Course:FNH200/Lessons/Lesson 08/Page 08.3

8.3 Factors Affecting Dehydration

Dehydration of food requires that water (mass) be transferred from the food into the dehydrating environment, and that heat (the driving force that encourages water removal) be transferred to the food to promote water removal from the food. The objectives of food dehydration operations are to dry the food as fast as possible, at the least cost, while creating the fewest changes in food quality.

The composition of the food itself can have an effect of the rate at which dehydration occurs. For example, if water is bound to solutes in the food it will have a lower vapour pressure and therefore will be more difficult to remove. The porosity of the food is also important. Efforts are made to enhance the porosity of foods to be dehydrated in order to facilitate mass transfer and speed of drying rate, thus maximizing the efficiency of dehydration. Porous (sponge-like) structures are formed by creating steam pressure within the product during the drying process. The steam will "puff" the product. Another way of creating porosity is by making a stable foam from a liquid food prior to drying.

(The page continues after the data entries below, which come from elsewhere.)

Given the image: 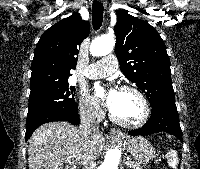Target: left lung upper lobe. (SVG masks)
Wrapping results in <instances>:
<instances>
[{
    "label": "left lung upper lobe",
    "mask_w": 200,
    "mask_h": 169,
    "mask_svg": "<svg viewBox=\"0 0 200 169\" xmlns=\"http://www.w3.org/2000/svg\"><path fill=\"white\" fill-rule=\"evenodd\" d=\"M116 15L115 53L123 74L145 93L151 106L175 102L170 60L158 32L123 10Z\"/></svg>",
    "instance_id": "1"
}]
</instances>
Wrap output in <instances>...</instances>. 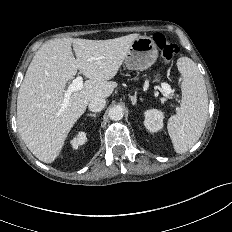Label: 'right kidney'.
I'll return each mask as SVG.
<instances>
[{"label": "right kidney", "instance_id": "right-kidney-1", "mask_svg": "<svg viewBox=\"0 0 232 232\" xmlns=\"http://www.w3.org/2000/svg\"><path fill=\"white\" fill-rule=\"evenodd\" d=\"M86 141V134L84 132H79L76 137L70 141V143L74 149H78V147L83 145Z\"/></svg>", "mask_w": 232, "mask_h": 232}]
</instances>
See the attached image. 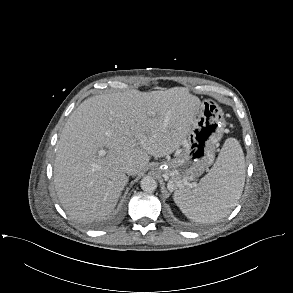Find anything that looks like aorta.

In addition to the composition of food, the following factors can also affect heat and mass transfer within food materials undergoing dehydration, and therefore are important to consider in order to control some of the undesirable changes described previously:

• Surface area. It is desirable to maximize the surface-to-volume ratio of the food to be dehydrated to minimize the resistance to heat and mass transfer. Generally, the smaller the food piece, the more rapid the rate of moisture loss.
• Temperature.The hotter the air, the more moisture it will hold before becoming saturated. Drying systems are designed to maximize temperature differences between the product and the drying air to increase the rate of dehydration. An upper limit to drying air temperature is dictated by adverse chemical reactions that can take place in a food at high temperatures. The upper temperature limit is also dictated by the chemical and physical nature of the food.
• Air velocity. The faster the air velocity within a dehydrator, the more rapid the rate of moisture removal. Food dehydrators are designed to maximize the velocity of heated air moving around the food particles to be dried.
• Humidity of the drying air. The drier the air, the more moisture it can absorb before it becomes saturated. The relative humidity of the drying air determines the final moisture content of the food being dried. Knowledge of the equilibrium relative humidity of food is important for the proper design of dehydrators and for the design of packaging systems that will prevent moisture adsorption by the dehydrated food during storage. You may have experienced the loss of crispness of crackers in opened packages during lengthy storage in your cupboards. Crackers have a low equilibrium relative humidity and they tend to adsorb water from the air.
• Atmospheric pressure and vacuum. Water boils at 100°C when it is at a pressure of 1 atm (760 mm Hg). As the pressure lowers, the boiling temperature will decrease. If the temperature is maintained constant, a decrease in pressure will increase the rate of boiling. Some concentrators and dehydrators are operated at pressures below atmospheric pressure in order to increase the rate of boiling and moisture removal. This is especially important in the case of heat-sensitive food products.